In December 1926, both Scalise and Anselmi were granted a retrial in the Walsh killing and in January were released from prison. In June 1927, the two men were acquitted. Capone threw them a grand party, climaxed by a shoot-out with champagne-bottle corks.

==Saint Valentine's Day Massacre==
Both John Scalise and Albert Anselmi were arrested and charged in the Saint Valentine's Day Massacre case. At the pair's arraignment on March 8, 1929, their attorney Thomas Nash asked the arresting officer, Sergeant Fred Valenta, if he had "just and reasonable grounds" for believing Scalise and Anselmi committed the massacre. Sergeant Valenta replied, "No." The two gangsters were then released due to a lack of evidence. Around this time, Scalise had been elevated to vice-president of the Unione Siciliana by new president Joseph "Hop Toad" Giunta, who had taken over following the murder of its former president,
Pasqualino Lolordo.

==Final days==
In the early morning hours of May 8, 1929, the bodies of Scalise, Anselmi, and Giunta were discovered on a lonely road near Hammond, Indiana. All three had been severely beaten and shot to death. One of Scalise’s gunshot wounds had torn off the pinky finger of his left hand. The coroner said that he had never seen such disfigured bodies. It was initially suspected that the North Side Gang had killed the trio in retaliation for the St. Valentine's Day Massacre. However, this theory was discounted a few days later when informants stated that the three men were lured to a banquet with their Sicilian friends and, while trying to break up a quarrel that was being staged for their benefit, were themselves attacked and killed. Scalise’s body was shipped back to Castelvetrano, Sicily, for burial.

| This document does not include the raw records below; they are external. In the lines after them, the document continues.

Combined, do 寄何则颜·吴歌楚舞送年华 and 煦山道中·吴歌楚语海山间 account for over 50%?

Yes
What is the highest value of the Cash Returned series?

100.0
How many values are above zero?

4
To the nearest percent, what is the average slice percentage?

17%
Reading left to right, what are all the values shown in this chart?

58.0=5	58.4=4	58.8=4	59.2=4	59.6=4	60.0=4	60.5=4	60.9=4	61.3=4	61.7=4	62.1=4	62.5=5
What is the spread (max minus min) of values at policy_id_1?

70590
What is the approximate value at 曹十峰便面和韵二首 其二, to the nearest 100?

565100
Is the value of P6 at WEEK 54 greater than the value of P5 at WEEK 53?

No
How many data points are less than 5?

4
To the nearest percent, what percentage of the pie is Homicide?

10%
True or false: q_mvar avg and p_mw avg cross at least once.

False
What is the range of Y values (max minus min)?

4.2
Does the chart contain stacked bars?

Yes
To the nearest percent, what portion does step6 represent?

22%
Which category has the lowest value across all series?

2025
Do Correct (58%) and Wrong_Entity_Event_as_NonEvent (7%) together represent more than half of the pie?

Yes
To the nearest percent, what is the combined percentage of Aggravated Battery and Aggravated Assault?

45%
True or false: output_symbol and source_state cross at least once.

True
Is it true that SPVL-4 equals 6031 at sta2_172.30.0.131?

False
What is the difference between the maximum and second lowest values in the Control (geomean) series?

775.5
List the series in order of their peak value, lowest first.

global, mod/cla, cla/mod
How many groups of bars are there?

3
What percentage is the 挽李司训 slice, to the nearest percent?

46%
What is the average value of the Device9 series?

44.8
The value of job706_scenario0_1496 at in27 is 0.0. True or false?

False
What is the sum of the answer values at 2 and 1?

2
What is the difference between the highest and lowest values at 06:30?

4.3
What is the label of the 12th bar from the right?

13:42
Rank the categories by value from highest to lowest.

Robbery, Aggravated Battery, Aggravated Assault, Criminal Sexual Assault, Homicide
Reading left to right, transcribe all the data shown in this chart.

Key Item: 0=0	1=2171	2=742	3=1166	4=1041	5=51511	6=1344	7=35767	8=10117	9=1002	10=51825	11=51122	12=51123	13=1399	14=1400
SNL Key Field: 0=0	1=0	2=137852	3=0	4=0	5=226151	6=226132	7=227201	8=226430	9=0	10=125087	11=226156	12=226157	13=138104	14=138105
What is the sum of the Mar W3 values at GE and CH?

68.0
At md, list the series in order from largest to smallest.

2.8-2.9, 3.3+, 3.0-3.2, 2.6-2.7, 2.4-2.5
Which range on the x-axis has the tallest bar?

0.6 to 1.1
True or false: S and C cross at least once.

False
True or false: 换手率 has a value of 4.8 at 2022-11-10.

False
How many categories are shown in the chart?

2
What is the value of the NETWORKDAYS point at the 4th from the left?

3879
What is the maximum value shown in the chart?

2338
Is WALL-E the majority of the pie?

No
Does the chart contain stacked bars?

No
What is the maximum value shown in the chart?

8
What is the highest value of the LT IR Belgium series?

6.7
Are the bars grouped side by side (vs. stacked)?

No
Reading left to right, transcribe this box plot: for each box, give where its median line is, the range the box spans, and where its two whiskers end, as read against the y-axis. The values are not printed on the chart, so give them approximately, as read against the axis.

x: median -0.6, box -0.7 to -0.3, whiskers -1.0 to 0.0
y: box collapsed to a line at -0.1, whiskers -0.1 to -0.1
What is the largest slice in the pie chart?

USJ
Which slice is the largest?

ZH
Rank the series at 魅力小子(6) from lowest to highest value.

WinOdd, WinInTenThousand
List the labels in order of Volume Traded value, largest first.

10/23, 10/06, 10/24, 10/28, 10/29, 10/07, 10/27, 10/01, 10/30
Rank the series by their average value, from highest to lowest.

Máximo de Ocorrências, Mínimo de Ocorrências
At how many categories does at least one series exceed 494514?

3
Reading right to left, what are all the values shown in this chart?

Years later, a more popular story emerged that Al Capone had discovered that Scalise, Anselmi, and Giunta were conspiring with rival mobster Joe Aiello to betray him. Capone bodyguard Frankie Rio was credited with uncovering the plan, which his boss initially refused to believe. During a charade concocted for their benefit, Capone staged an argument with Rio in front of Scalise and Anselmi and then slapped his bodyguard, who ran from the room. Both killers tracked Frankie Rio down and offered to bring him in on their plans with Giunta and Aiello. After confirmation of the treachery, an elaborate ruse was developed to get rid of the plotters. At the climax of a dinner thrown in their honor, Capone produced a baseball bat and beat the three men nearly to death, before two or three gunmen stepped in to finish the job.

==Descendants==
John Scalise was said to be the uncle of Chicago Outfit mobster Joseph Jerome "Jerry" Scalise, who served under Albert Tocco.